He Flips Houses By Day, Saves Lives By Night [Ory’s Story]Reading Time: 5 minutes
Ory started his real estate investing business about a decade ago…in college.
It didn’t take him long to realize that paying a mortgage was A LOT cheaper than the rents in his college town. Not only did he buy a house (to avoiding renting) he had two roommates who paid HIM rent.
These roommates actually covered more than the mortgage and Ory was able to pay off the house. Now that is some education you don’t usually get in a college class!
Currently, Ory is a full-time police officer, but he still invests part-time. He has a number of long-term rentals, some short-term rentals (Airbnb and VRBO), and is always working on a fix and flip deal. He found his most recent flip on MyHouseDeals and couldn’t pass up the deal.
Listen to our conversation with Ory to hear more about the deal he found, his investing experiences over the past decade, and his advice for new investors plus…
- How to easily avoid rehab mistakes
- How to pull accurate comps (hint: don’t try to beat them)
- The must-have repairs for a fix and flip
NOTE: Ory is a premium member, he received a FULL refund of his upfront membership fee for simply doing a deal! Find out more about our premium membership here.
Tell us about yourself…
How did you get into real estate investing?
I kind of stumbled into investing. My parents had one rental property that they weren’t really into. They weren’t managing it right and I was so young at the time to know what was really happening.
I would hear the numbers and see the decisions they were making and that’s how I was exposed to the investing side. Now, I really like witnessing the transition of the house with flipping. It also makes a good living along the way so it’s a win-win.
When did you start investing?
I started investing in college. The first property I bought was in 2009. I found out the price of rent in a college town compared to the price of mortgages and was shocked. A mortgage payment was less than half of what it would cost to rent, whether it was an apartment or another house in my college town.
I saved up enough money for a 20% down payment to purchase my first house that was a distressed property and I fixed it up myself. I raised livestock in college and still do so that’s how I got enough money saved for the payment.

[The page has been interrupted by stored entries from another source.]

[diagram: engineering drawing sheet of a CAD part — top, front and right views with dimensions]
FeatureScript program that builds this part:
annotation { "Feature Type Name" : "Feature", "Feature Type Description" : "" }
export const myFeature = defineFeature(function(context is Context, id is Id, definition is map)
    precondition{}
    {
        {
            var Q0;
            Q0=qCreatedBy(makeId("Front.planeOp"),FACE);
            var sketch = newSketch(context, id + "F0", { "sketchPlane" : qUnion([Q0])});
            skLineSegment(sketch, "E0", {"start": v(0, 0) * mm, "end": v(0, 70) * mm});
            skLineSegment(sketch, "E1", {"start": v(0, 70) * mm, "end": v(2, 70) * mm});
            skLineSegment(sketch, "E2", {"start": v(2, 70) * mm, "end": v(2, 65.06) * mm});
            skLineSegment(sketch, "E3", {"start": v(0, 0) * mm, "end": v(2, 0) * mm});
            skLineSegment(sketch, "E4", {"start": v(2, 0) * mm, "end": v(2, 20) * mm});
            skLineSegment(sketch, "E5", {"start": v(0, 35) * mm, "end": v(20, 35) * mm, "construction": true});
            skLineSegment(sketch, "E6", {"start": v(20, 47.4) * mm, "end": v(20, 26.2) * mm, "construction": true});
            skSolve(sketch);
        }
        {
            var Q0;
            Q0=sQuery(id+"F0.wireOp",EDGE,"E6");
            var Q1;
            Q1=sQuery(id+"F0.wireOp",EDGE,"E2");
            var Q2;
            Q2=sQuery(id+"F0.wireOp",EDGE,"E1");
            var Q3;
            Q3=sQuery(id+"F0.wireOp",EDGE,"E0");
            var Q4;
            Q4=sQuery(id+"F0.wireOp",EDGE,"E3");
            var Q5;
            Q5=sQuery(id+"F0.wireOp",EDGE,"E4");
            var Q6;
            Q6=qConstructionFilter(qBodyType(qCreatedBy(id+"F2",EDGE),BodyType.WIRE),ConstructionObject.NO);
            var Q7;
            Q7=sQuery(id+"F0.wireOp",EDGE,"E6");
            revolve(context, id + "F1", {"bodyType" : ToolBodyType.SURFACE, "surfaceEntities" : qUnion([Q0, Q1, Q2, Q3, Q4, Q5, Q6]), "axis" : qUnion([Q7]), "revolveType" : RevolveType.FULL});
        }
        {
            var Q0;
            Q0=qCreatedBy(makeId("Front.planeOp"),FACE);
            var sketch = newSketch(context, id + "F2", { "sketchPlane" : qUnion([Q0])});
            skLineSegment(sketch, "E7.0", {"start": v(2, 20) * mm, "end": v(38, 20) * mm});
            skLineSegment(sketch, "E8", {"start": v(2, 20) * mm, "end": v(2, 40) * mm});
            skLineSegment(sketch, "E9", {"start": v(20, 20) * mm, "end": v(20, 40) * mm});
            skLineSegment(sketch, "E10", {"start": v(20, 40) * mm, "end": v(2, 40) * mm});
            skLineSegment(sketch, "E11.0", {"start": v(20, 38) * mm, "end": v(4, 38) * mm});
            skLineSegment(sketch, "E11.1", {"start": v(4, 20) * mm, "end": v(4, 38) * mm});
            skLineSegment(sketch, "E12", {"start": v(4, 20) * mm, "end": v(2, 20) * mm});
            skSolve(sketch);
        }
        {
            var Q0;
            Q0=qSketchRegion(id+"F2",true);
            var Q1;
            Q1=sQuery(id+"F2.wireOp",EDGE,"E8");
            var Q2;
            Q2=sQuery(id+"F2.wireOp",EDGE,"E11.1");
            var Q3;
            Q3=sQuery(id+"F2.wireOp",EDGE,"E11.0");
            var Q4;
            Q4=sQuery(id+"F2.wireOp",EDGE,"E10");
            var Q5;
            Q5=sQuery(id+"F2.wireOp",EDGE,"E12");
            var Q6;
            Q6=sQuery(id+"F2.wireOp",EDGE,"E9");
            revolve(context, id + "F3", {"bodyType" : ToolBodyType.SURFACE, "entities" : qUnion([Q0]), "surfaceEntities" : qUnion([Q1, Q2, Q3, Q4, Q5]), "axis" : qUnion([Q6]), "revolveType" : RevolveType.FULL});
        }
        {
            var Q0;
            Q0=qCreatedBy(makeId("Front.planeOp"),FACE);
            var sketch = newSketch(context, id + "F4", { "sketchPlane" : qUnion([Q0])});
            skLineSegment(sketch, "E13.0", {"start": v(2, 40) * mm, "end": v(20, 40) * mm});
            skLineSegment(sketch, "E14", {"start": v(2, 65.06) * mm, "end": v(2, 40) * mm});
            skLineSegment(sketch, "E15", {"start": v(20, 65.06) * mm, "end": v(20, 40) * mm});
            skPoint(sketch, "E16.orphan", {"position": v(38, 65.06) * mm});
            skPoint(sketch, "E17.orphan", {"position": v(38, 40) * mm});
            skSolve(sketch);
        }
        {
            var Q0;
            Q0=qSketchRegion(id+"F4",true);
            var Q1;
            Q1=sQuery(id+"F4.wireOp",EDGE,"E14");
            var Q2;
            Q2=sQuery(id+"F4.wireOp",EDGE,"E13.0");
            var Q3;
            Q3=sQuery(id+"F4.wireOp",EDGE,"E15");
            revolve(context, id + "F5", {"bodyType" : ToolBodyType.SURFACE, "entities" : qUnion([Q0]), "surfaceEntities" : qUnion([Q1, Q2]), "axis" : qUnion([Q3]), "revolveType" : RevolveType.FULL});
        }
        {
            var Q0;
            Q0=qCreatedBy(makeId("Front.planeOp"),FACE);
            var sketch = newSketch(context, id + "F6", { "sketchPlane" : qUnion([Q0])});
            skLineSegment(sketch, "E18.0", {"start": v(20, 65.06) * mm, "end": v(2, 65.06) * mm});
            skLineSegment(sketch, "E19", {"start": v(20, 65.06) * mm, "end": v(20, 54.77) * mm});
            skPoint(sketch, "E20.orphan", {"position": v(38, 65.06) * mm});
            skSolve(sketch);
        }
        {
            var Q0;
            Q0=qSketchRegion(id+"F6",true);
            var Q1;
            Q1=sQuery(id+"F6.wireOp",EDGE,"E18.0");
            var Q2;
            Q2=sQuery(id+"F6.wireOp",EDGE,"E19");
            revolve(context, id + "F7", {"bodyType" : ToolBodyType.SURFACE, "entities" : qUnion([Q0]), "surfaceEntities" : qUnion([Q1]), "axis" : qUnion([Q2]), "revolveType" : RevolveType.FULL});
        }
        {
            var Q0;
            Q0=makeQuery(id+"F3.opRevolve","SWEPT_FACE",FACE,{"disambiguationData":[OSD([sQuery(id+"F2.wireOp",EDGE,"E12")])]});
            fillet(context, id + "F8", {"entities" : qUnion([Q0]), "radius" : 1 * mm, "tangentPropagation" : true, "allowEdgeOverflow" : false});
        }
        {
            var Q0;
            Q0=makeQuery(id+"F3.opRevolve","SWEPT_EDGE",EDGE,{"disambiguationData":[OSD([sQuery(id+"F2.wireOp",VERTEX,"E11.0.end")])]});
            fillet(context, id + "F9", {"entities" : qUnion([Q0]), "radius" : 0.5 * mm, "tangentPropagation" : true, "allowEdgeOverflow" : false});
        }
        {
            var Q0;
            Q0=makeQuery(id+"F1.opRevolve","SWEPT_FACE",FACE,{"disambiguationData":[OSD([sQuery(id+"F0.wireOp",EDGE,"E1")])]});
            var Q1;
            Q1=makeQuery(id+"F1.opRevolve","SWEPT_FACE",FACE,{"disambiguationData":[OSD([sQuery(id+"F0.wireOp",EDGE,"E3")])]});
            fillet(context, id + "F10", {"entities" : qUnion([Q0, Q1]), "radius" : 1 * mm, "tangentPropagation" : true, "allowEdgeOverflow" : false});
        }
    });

What were your plans for the house?
The house had three bedrooms so I found 2 roommates to live with me. Just the rent they paid was more than the actual mortgage so it allowed me to pay off the house. It worked out perfectly because I made money off it too.
Tell us about your investing strategy.
My strategy is pretty diverse. I have a lot of long-term buy and holds that I’m leasing out. Also, I have some short-term rentals like Airbnb or VRBOs. While that’s going on I usually keep one flip at a time which is the one I found on MyHouseDeals.
Do you use cash for your deals?
Well since I got started so early and had a lot of equity in the first property it put me in a great position. It allowed me to use cash to purchase other deals. Then I refinance to make the deal smoother and more appealing to a seller. I usually do 2 to 3 deals a year on average.
Tell us about the deal that you found on MyHouseDeals.
It was a home that was flooded in Hurricane Harvey. What attracted me to the property was that it already had a lot of work done. It was insulated, had sheetrock, drywall taping, and was textured. Those are some of the biggest processes that were already done yet it was still at a wholesale price.
I found it on MyHouseDeals and from there made a deal with the wholesaler. It did have a leak from the freezer and that repair set us back a couple weeks. My plan is to list it “as-is” on MLS while I’m doing other deals. I’m still deciding if I’ll go in and remodel it.
At the deal I got it at, ideally I was going to have it under contract, be done with it, and get some quick cash. There’s obviously a lot more cash to be made if I do rehab it, but I’m going to see what happens in the short-term with it first on MLS.
How do you make decisions on what to repair?
Curb appeal is so important to have for your property. Kitchens and bathrooms sell so I focus on those cosmetic issues immediately. You also want to make sure everything is right for inspection and you don’t want any issues of it not being able to get financed.
Everything from the ground up to the outside needs to be right. Cosmetic fixtures attract long-term buyers, but the details need to be right for the numbers to make sense.
What mistakes have you made since starting in real estate investing?
Make sure that the utilities are off when they’re supposed to be. Comps are the number one thing that you should focus on. Always double check everything, even if you get an update you need to check again because of market changes.
I’ve put too much into a deal to make it high quality when the area didn’t appreciate it. I put the nicest quartz for counters when it could’ve just been laminate. If I didn’t make that mistake I could of made a lot more money and it would of sold just as well.
Do you have any tips on how to pull comps?
Not only look at the property itself, but look at what’s around it. Even if you have expectations about the development for around the property, know that sometimes it falls through. It’s much more reliable to pick a property that already has development around it. Try to always look further into an area instead of just the property itself.